22 January 2023

Cherries and Kings



My husband made a beautiful orchard. We couldn't have it near the house, where the Red-necked Wallabies and Wallaroos come to graze at dusk each day. The giant vegetable garden with loads of grapevines, berries, and fruit trees is a block with high fences half a kilometre down the mountain.















When we first planted the cherry trees they were only as long as a ruler. Over a decade they've grown to 4.5 metres high. And as soon as the cherries arrive just before Christmas, so do the birds. The biggest gluttons of all are the King Parrots.

Worst of all, the Kings didn't even wait until the cherries were ripe to ruin them, staking out the trees from dawn.


The loss of two seasons worth of delicious cherries over two years was a bit annoying. Especially when the King Parrots had satiated their hunger and were just playing 'PECK'- a game where they like to stab beaks into every single one of thousands of cherries on two huge trees, or pluck them to fall on the ground and rot.

My daughter and my husband drove the big old scissor lift 3 km along the road, half a km up the mountain we live on, then halfway down the other side to the spot where the orchard is sheltered from fierce winds by a thick forest of Cypress Pine Trees. It is a precarious old machine to drive from 3 metres up on top at a snail's pace, but they got it done. Nobody could pay me enough money to climb the top to go up there, let alone drive that burnt orange beast.


Often, while my husband wrangled steel pipes off the platform and strung a bird net over the whole cherry tree, the King Parrots along with Cockatoos, Rosellas, Magpies and Bower Birds, whether fruit lovers or not, looked at us from the trees. We got the feeling that they were just waiting for us to leave.




The scissor lift, the bird netting, the bricks to secure the bird netting to stop birds creeping through from the ground, none of that was an elegant solution. But, it worked. We got to eat some of our cherries!


Before we had our own cherries, I had never seen a cherry tree fruiting. They are beautiful when in blossom, but decorated with those plump crimson beauties they are prettier than the best decorated Christmas tree you have ever seen. And the taste in comparison to the cherries you buy from a supermarket is like the difference between the cheapest nastiest compound junk, and the finest premium chocolates in the world.

Covering the ripening cherries wasn't easy or quick, but before that we had to rely on regular patrols and the dog.

This is our current working dog, Thor. He is petrified of thunder, so he doesn't live up to his name, but he does love cherries. Maybe he just adores going to the orchard and being told to scare the birds away from any of the fruit trees and then getting things to eat thrown his way. Thor is a Kelpie, a purebred Australian sheepdog that loves to herd and round up cattle, sheep, goats...and birds. Particularly the King Parrots trying to steal all the cherries. It is Thor's idea of fun to flush them from the trees as soon as he is in the gate. Long before I get a chance to snap their photos.

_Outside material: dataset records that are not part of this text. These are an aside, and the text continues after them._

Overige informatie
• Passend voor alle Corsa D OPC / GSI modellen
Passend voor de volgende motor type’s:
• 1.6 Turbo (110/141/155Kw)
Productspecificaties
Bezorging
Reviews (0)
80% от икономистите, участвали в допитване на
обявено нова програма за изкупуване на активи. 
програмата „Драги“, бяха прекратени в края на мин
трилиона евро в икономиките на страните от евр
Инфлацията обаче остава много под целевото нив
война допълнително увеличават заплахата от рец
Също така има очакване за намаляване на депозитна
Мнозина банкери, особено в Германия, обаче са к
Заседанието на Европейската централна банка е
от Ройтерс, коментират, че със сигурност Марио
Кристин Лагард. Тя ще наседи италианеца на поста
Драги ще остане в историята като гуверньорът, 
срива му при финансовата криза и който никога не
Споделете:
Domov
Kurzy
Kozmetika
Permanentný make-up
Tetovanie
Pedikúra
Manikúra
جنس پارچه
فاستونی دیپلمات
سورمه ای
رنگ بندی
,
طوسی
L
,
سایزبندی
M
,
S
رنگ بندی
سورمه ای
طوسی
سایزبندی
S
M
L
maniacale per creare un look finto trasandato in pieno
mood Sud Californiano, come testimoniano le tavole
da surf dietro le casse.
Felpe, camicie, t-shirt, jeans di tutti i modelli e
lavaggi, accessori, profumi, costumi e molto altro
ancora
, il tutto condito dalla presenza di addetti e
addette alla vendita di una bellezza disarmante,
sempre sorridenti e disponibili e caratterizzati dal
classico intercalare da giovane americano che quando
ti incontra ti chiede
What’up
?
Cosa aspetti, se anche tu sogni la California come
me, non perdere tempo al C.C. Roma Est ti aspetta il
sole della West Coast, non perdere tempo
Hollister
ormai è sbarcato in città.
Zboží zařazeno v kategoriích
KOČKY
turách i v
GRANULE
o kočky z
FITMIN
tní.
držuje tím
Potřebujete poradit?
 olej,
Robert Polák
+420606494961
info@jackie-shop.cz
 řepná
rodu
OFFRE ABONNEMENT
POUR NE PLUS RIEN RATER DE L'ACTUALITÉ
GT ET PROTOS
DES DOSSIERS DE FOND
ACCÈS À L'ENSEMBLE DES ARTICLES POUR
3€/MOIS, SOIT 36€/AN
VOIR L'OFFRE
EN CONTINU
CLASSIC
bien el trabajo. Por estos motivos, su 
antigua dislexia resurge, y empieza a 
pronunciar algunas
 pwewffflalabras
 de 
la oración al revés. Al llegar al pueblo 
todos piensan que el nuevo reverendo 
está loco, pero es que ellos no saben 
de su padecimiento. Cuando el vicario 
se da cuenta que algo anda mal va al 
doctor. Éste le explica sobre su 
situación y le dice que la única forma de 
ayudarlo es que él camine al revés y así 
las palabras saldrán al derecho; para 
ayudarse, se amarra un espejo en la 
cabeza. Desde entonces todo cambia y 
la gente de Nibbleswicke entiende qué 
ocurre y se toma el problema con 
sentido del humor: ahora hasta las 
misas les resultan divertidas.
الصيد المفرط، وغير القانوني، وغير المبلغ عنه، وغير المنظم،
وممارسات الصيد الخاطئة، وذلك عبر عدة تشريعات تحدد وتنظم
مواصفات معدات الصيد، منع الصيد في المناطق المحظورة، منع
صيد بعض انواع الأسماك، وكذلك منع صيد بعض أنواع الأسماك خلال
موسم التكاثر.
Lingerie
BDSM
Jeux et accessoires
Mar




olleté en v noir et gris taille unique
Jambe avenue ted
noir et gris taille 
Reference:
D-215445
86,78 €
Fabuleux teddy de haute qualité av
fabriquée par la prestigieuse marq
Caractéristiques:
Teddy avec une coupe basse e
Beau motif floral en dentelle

After being herded away, Thor is so pleased with himself that he positively struts. When they try and return, as the Kings do, he is just as pleased to do a repeat performance with much jumping, barking, and growling. Most of it is for show, but it earns Thor endless 'good dog' pats and all the half-pecked cherries he can eat.


It's a shame we have to net the enormous cherry trees. Two years ago in November, we had a bumper crop. The cherries were plump, juicy, big, and the deepest, darkest red. The tree was netted and secured from the birds, but a hailstorm struck in the middle of the night. The rain was like a waterfall, turning the lawn into an instant lake. Electrical storms can be localized, just hailing in a small area, while others nearby miss out. We weren't so lucky. Our crop of red beauties split open, the heavy rain made the fruit swell. Almost 98% of the cherries rotted on the tree. And that year the parrots had a feast fit for a king. A shame for us, but the birds benefitted. 


Of course, ever since that hailstorm, the Kings feel entitled to the cherries again. 


Some birds, especially Magpies, who are meat eaters, and Bower Birds manage to sneak under the net despite all the precautions we do to keep the fruit safe. 


Birds are pretty darn clever when it comes to finding food. Like everything else they want to survive and flourish. 

I can't blame the parrots; those cherries are good.


And, I love to see the Kings at the birdbath.












They are one of the birds that always impress when they fly past.





Breathtaking really: the males with their vibrant tomato-red feathers, or the green females, long and lean and always chirpy. 







They add their beauty to the yard, standing out against a dull background.



I love watching them gorge the pink bracts of the native hop trees every October.




























Seeing King Parrots is one more thing to be grateful for.



Who wouldn't be impressed to see a bird with plumes so bright?
As long as they don't steal all our cherries. 



Because those fresh-off-the-tree fruits picked moments before, are one of the best things there is to experience at Christmas in Australia.